[Source extract]

Activation of glutamate transporters in the locus coeruleus paradoxically activates descending inhibition in rats.

Descending noradrenergic inhibition is an important endogenous pain-relief mechanism which can be activated by local glutamate signaling. In the present study, we examined the effect of glutamate transporter activation by riluzole in the regulation of activity of locus coeruleus (LC) neurons, which provide the major inhibitory descending noradrenergic projection to the spinal cord. Local injection of riluzole into the LC dose-dependently reduced hypersensitivity in rats after L5-L6 spinal nerve ligation (SNL). This anti-hypersensitivity effect of LC-injected riluzole was blocked by intrathecal administration of the alpha2-adrenoceptor antagonist idazoxan and intra-LC co-injection of the AMPA antagonist 6-cyano-7-nitroquinoxaline-2,3-dione (CNQX) and the gap-junction blockers, carbenoxolone (CBX) and meclofenamic acid (MEC). In brainstem slices from normal rats, riluzole increased phosphorylated cAMP response element binding protein (pCREB) expressing nuclei in dopamine-beta-hydroxylase (DbetaH) containing cells in the LC. This riluzole-induced pCREB activation in LC neurons was also blocked by CNQX and CBX. In the primary astrocyte culture, riluzole enhanced glutamate-induced glutamate release. Contrary to expectations, these results suggest that activation of glutamate transporters in the LC results in increase of extracellular glutamate signaling, possibly via facilitation of glutamate release from astrocytes, and activation of LC neurons to induce descending inhibition, and that this paradoxical action of glutamate transporters in the LC requires gap-junction connections.

[/Source extract]
[Excerpted data]

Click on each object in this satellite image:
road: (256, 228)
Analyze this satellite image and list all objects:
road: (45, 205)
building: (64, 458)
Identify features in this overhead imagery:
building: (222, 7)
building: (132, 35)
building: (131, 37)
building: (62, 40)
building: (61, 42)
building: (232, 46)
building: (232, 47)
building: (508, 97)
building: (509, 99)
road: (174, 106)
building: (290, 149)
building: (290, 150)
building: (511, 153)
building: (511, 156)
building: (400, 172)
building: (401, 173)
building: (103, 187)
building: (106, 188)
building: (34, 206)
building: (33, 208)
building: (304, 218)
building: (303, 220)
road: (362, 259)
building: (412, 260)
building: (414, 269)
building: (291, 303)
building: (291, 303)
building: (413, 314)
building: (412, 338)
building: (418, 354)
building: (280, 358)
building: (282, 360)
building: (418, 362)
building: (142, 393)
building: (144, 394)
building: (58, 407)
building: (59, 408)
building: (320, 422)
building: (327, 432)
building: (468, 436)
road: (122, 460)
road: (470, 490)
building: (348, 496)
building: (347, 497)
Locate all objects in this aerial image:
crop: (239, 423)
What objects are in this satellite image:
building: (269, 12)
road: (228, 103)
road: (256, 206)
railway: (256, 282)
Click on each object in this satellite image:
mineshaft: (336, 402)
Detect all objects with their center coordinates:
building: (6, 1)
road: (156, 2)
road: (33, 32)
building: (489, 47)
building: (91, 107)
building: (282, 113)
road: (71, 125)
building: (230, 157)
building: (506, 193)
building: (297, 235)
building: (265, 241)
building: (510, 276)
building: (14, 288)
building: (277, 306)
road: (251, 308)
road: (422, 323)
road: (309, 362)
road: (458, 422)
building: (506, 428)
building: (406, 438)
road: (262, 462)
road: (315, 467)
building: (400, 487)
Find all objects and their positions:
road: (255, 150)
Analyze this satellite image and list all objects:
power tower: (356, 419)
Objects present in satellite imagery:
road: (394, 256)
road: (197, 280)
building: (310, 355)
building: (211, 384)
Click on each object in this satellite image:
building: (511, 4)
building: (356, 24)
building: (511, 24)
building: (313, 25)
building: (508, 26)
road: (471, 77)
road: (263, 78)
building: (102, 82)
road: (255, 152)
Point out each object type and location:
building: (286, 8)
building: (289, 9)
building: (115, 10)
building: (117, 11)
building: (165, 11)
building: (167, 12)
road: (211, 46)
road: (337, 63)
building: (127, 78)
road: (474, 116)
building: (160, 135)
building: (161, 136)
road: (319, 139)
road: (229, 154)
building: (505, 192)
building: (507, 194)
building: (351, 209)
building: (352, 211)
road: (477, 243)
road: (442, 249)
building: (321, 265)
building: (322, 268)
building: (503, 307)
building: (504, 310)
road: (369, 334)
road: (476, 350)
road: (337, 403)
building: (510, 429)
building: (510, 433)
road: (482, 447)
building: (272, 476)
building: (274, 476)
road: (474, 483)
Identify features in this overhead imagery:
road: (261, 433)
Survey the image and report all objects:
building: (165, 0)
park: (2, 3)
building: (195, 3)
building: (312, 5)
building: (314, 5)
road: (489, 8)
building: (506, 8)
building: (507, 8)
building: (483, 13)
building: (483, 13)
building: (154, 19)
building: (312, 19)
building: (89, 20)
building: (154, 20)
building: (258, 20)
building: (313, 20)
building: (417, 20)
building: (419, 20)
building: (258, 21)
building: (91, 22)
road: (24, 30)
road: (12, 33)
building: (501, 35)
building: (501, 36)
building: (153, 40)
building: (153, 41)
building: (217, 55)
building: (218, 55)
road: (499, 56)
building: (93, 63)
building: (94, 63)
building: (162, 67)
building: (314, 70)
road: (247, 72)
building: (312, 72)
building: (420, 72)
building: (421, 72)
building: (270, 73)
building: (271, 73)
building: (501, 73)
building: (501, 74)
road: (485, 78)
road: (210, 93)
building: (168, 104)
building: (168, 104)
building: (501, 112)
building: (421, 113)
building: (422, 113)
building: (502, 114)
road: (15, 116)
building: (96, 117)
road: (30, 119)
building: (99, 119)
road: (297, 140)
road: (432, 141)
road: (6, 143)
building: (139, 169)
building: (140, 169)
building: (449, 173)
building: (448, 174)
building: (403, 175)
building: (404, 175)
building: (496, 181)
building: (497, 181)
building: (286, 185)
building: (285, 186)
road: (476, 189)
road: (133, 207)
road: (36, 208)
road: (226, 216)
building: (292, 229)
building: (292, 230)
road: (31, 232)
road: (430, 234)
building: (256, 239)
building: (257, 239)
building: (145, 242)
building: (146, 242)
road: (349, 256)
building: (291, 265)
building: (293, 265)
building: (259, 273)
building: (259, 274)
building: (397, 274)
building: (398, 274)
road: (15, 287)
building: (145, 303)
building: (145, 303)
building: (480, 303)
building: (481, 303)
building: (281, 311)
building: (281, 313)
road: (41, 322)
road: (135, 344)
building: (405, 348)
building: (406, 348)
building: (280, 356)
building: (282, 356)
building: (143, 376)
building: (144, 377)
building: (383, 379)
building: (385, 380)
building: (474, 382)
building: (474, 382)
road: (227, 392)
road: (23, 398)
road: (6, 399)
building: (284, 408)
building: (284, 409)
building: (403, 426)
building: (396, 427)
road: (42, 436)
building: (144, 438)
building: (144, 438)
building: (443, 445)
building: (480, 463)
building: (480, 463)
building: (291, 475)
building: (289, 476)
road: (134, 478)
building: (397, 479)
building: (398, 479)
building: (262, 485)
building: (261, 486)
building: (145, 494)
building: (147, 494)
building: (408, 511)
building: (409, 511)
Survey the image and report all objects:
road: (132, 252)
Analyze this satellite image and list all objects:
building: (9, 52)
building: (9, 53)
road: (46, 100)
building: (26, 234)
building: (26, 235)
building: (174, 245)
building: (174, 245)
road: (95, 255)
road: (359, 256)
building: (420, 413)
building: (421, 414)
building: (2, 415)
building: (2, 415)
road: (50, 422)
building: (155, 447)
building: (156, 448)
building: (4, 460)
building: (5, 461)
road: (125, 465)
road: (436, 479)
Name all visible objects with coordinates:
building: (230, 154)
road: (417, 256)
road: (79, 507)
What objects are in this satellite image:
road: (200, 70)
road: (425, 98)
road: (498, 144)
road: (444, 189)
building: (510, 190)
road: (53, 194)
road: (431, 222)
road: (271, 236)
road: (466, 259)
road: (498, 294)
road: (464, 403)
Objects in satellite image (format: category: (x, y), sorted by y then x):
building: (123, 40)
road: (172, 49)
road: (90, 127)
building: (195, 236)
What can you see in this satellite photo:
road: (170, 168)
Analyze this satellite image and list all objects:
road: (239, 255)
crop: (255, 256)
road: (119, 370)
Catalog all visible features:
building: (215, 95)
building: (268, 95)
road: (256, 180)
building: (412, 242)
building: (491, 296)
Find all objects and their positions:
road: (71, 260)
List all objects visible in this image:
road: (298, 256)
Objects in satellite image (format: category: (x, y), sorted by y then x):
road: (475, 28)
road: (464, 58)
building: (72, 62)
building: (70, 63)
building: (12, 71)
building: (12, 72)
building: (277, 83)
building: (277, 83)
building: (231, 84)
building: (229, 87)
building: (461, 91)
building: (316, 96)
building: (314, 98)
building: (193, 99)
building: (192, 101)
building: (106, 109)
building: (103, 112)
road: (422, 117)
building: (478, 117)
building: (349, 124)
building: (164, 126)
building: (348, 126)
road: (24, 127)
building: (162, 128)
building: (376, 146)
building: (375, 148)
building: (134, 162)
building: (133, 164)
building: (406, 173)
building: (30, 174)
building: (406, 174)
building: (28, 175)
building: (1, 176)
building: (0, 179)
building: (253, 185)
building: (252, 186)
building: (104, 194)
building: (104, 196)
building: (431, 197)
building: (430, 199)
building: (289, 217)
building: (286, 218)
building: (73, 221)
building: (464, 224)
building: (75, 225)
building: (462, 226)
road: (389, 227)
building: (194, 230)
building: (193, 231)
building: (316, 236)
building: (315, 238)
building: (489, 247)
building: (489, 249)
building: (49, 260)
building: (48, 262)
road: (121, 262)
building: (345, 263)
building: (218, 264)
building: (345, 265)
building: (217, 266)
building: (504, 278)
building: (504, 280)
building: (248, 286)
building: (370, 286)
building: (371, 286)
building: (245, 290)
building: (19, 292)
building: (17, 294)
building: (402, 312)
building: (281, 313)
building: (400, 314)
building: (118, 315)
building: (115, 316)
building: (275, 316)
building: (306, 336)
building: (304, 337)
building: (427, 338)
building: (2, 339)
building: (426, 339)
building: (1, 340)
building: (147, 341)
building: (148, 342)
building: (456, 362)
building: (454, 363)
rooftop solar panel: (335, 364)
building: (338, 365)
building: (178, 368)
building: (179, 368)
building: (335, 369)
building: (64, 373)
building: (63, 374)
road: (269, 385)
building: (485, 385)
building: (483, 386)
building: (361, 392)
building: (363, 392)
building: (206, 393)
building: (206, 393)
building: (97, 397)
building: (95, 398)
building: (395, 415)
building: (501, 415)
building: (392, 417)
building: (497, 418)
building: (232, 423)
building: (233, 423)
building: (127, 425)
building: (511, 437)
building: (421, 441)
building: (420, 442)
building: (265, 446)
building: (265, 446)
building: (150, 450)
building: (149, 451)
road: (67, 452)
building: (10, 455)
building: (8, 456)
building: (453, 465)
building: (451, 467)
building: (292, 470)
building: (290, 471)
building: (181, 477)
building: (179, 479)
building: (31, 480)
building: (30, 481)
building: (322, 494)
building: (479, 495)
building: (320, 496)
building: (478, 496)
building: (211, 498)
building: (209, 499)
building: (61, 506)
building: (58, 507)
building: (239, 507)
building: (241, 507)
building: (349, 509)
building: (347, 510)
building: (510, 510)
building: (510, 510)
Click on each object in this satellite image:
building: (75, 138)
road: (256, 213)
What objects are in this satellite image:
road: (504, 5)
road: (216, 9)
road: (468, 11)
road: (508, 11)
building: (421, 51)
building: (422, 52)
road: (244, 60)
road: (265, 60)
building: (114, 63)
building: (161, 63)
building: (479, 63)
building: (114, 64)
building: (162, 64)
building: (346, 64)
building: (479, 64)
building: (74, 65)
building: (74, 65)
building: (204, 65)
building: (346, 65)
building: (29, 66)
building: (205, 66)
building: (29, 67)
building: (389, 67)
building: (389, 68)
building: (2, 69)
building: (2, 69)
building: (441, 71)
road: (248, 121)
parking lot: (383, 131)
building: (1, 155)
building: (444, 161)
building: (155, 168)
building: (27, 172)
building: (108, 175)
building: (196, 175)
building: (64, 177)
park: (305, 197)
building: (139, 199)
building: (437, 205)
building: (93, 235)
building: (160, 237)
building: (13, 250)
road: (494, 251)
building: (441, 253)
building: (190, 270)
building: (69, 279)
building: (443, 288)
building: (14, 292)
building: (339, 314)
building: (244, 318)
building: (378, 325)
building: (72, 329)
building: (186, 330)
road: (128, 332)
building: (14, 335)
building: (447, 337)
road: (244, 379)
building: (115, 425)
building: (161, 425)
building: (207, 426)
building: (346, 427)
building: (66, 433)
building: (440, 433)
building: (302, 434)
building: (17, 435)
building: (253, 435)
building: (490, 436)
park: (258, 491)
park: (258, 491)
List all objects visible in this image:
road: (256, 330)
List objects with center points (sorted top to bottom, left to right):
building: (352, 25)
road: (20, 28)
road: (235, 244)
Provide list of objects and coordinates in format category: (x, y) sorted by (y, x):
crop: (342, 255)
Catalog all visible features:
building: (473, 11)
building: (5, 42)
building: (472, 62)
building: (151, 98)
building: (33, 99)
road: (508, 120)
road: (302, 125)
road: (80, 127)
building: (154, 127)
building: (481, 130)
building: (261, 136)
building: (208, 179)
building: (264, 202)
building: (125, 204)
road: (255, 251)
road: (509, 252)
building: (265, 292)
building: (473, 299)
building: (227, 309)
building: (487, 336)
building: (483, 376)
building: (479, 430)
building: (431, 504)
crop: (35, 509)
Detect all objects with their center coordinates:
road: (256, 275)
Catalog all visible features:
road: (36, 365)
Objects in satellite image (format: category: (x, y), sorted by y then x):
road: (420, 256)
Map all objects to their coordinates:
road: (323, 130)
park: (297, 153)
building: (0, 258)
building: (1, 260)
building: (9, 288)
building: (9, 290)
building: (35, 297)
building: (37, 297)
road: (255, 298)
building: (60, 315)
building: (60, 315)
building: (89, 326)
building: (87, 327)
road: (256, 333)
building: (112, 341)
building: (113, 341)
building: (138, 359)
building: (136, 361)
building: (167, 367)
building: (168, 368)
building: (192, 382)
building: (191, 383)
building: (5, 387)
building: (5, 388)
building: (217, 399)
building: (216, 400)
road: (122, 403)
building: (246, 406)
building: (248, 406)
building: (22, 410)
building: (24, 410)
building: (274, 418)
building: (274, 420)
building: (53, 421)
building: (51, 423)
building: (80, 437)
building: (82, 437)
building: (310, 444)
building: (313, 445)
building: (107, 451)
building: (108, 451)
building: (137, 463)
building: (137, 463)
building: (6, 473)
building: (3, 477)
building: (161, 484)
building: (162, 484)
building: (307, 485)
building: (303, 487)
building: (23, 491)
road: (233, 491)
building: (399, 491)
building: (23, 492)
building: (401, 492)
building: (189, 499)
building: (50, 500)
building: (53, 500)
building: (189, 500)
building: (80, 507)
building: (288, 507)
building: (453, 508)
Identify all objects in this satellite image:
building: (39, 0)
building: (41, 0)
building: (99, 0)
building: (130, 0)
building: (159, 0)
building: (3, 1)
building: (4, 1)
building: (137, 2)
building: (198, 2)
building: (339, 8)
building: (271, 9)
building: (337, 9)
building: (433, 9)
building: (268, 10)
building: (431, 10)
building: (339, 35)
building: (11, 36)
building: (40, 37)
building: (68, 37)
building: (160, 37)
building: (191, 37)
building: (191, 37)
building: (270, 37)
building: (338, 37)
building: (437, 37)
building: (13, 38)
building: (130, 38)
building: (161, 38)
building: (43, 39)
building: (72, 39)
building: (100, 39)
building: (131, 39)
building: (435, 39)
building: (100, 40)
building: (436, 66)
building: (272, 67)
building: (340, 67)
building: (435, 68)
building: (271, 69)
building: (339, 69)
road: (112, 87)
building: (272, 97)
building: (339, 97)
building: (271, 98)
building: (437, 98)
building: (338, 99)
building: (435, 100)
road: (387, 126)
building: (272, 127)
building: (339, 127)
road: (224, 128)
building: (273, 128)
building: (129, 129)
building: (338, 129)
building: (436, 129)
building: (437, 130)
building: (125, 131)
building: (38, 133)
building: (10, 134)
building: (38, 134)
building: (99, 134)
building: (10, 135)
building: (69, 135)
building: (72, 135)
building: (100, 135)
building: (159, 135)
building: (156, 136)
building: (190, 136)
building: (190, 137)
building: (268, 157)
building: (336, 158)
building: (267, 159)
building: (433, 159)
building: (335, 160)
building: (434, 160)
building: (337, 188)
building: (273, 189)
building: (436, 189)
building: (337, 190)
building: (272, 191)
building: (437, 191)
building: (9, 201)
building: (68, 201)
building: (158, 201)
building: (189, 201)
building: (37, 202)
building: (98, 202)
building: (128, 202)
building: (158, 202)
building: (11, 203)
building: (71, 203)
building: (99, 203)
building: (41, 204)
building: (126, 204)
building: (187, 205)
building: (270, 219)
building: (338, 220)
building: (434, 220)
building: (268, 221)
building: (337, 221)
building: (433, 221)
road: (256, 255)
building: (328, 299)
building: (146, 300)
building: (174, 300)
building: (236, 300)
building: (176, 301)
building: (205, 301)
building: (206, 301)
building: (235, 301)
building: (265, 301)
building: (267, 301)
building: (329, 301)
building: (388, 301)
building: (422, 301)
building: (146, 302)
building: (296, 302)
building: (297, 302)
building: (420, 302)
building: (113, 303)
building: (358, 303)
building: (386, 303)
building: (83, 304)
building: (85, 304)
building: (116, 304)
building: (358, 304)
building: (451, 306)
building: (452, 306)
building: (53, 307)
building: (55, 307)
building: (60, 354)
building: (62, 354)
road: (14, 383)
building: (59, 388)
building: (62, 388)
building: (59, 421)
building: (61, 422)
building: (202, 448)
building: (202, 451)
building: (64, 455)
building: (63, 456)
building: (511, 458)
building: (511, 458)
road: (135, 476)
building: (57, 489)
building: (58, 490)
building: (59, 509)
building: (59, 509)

[/Excerpted data]

**What you should do**
In the abstract on glutamate transporters in the locus coeruleus, what effect did riluzole have on glutamate-induced glutamate release in the primary astrocyte culture?

**Written reply**
Riluzole enhanced it.